Records from a data source:
Content starts

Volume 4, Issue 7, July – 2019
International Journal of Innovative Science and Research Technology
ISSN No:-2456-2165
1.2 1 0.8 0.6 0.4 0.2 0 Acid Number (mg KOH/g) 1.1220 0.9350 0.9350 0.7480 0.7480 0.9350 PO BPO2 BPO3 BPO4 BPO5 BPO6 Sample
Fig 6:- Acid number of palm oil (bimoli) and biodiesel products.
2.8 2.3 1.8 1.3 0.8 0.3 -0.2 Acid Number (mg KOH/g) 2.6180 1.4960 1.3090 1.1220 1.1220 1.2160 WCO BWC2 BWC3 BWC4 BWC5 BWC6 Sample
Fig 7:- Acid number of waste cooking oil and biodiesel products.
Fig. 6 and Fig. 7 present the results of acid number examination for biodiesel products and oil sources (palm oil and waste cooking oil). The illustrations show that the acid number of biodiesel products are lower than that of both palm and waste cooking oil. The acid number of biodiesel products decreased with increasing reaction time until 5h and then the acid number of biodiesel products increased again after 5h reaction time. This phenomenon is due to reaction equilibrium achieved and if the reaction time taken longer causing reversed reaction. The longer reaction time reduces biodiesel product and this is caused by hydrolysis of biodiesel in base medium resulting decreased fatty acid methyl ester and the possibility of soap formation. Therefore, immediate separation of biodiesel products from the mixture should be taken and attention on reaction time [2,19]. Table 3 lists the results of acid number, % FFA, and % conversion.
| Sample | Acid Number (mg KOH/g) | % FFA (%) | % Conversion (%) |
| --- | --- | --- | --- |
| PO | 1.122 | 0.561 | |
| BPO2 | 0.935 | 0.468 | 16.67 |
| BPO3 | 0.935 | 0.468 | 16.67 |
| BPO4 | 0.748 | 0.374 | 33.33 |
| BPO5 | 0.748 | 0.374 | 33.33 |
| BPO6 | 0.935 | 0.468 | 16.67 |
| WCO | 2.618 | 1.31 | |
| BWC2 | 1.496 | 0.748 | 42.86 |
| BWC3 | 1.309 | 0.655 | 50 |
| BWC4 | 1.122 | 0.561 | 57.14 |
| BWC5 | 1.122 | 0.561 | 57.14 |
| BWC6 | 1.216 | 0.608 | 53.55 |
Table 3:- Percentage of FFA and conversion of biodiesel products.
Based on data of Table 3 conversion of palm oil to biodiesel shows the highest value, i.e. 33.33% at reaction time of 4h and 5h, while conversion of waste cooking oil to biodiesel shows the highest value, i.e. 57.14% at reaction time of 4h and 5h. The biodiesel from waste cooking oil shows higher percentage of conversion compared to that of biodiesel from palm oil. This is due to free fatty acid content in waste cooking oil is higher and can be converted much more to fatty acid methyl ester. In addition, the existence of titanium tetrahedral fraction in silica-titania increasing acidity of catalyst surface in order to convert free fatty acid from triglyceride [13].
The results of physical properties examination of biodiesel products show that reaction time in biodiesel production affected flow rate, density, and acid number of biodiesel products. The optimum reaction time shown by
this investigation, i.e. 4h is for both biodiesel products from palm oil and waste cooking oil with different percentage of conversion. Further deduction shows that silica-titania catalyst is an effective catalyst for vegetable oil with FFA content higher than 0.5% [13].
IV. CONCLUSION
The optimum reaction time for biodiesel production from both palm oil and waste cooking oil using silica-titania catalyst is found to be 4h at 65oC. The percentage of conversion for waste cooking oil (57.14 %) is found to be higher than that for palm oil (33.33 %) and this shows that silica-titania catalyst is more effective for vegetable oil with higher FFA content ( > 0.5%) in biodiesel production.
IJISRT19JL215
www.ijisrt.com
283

Content ends

Repeat word for word the lines above that run from the line containing "2.8 2.3 1.8" through the line containing "Fig 7:- Acid", both ends included, and nothing else.

▶ [RESULT OF THIS EXERCISE]:
2.8 2.3 1.8 1.3 0.8 0.3 -0.2 Acid Number (mg KOH/g) 2.6180 1.4960 1.3090 1.1220 1.1220 1.2160 WCO BWC2 BWC3 BWC4 BWC5 BWC6 Sample
Fig 7:- Acid number of waste cooking oil and biodiesel products.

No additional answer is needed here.